Using the listing, work out the number of lines where "each" shows up, and answer with that number alone.

*** Begin section ***

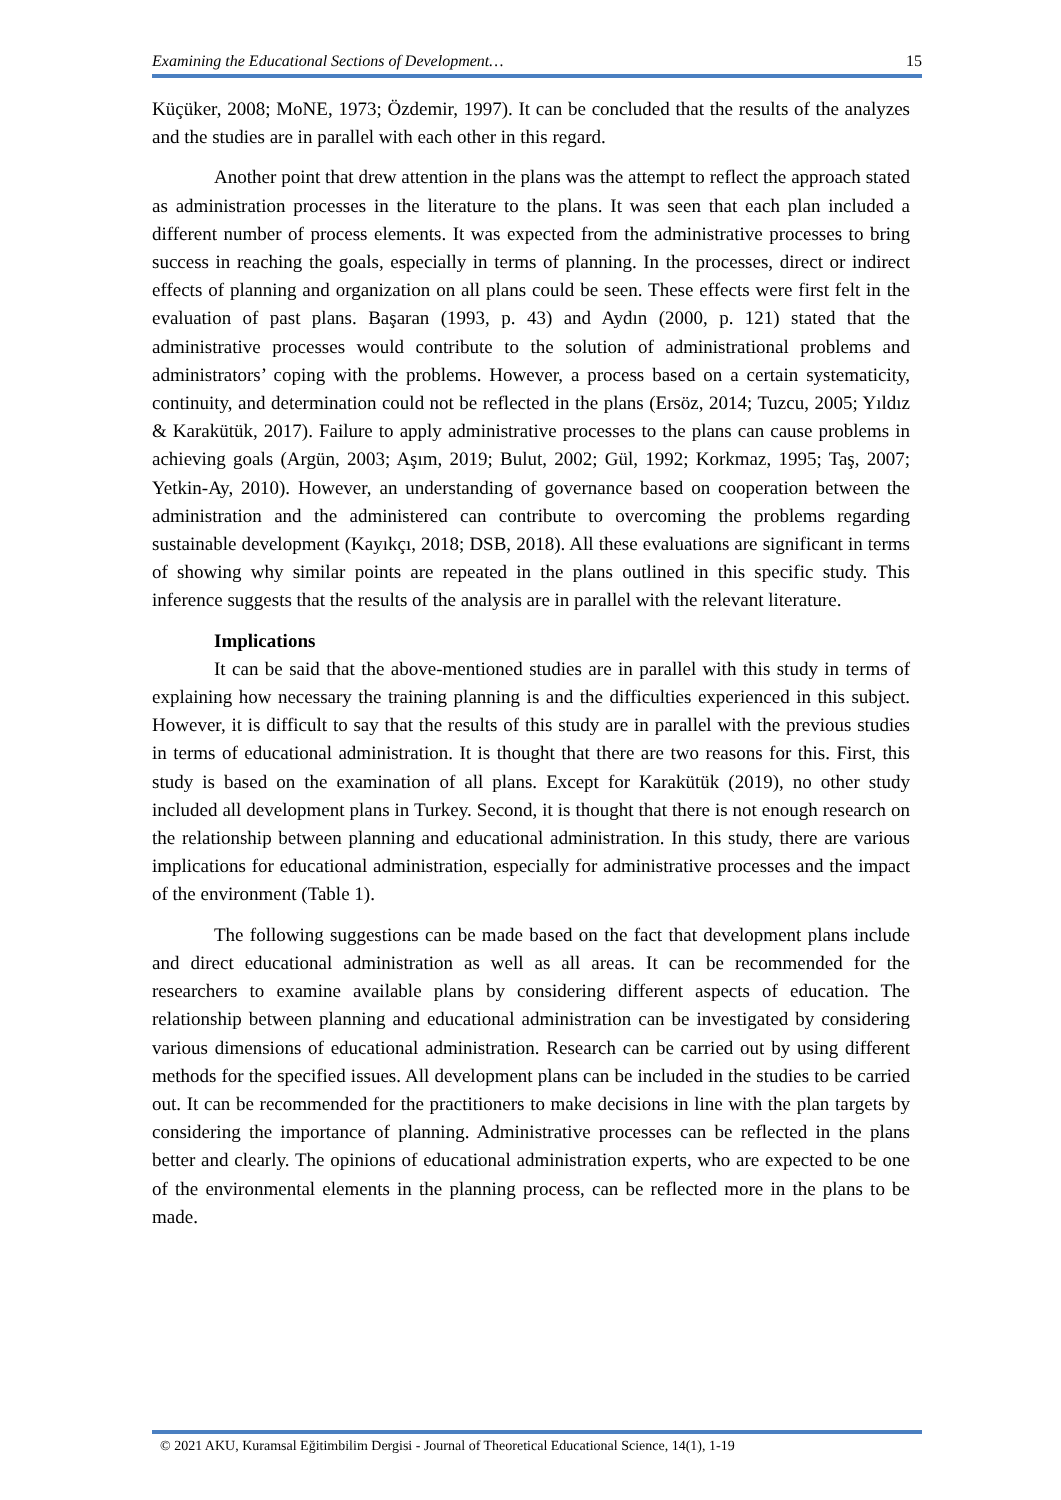Examining the Educational Sections of Development… 15
Küçüker, 2008; MoNE, 1973; Özdemir, 1997). It can be concluded that the results of the analyzes and the studies are in parallel with each other in this regard.
Another point that drew attention in the plans was the attempt to reflect the approach stated as administration processes in the literature to the plans. It was seen that each plan included a different number of process elements. It was expected from the administrative processes to bring success in reaching the goals, especially in terms of planning. In the processes, direct or indirect effects of planning and organization on all plans could be seen. These effects were first felt in the evaluation of past plans. Başaran (1993, p. 43) and Aydın (2000, p. 121) stated that the administrative processes would contribute to the solution of administrational problems and administrators’ coping with the problems. However, a process based on a certain systematicity, continuity, and determination could not be reflected in the plans (Ersöz, 2014; Tuzcu, 2005; Yıldız & Karakütük, 2017). Failure to apply administrative processes to the plans can cause problems in achieving goals (Argün, 2003; Aşım, 2019; Bulut, 2002; Gül, 1992; Korkmaz, 1995; Taş, 2007; Yetkin-Ay, 2010). However, an understanding of governance based on cooperation between the administration and the administered can contribute to overcoming the problems regarding sustainable development (Kayıkçı, 2018; DSB, 2018). All these evaluations are significant in terms of showing why similar points are repeated in the plans outlined in this specific study. This inference suggests that the results of the analysis are in parallel with the relevant literature.
Implications
It can be said that the above-mentioned studies are in parallel with this study in terms of explaining how necessary the training planning is and the difficulties experienced in this subject. However, it is difficult to say that the results of this study are in parallel with the previous studies in terms of educational administration. It is thought that there are two reasons for this. First, this study is based on the examination of all plans. Except for Karakütük (2019), no other study included all development plans in Turkey. Second, it is thought that there is not enough research on the relationship between planning and educational administration. In this study, there are various implications for educational administration, especially for administrative processes and the impact of the environment (Table 1).
The following suggestions can be made based on the fact that development plans include and direct educational administration as well as all areas. It can be recommended for the researchers to examine available plans by considering different aspects of education. The relationship between planning and educational administration can be investigated by considering various dimensions of educational administration. Research can be carried out by using different methods for the specified issues. All development plans can be included in the studies to be carried out. It can be recommended for the practitioners to make decisions in line with the plan targets by considering the importance of planning. Administrative processes can be reflected in the plans better and clearly. The opinions of educational administration experts, who are expected to be one of the environmental elements in the planning process, can be reflected more in the plans to be made.
© 2021 AKU, Kuramsal Eğitimbilim Dergisi - Journal of Theoretical Educational Science, 14(1), 1-19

*** End section ***

*SOLUTION TO THE EXERCISE*
2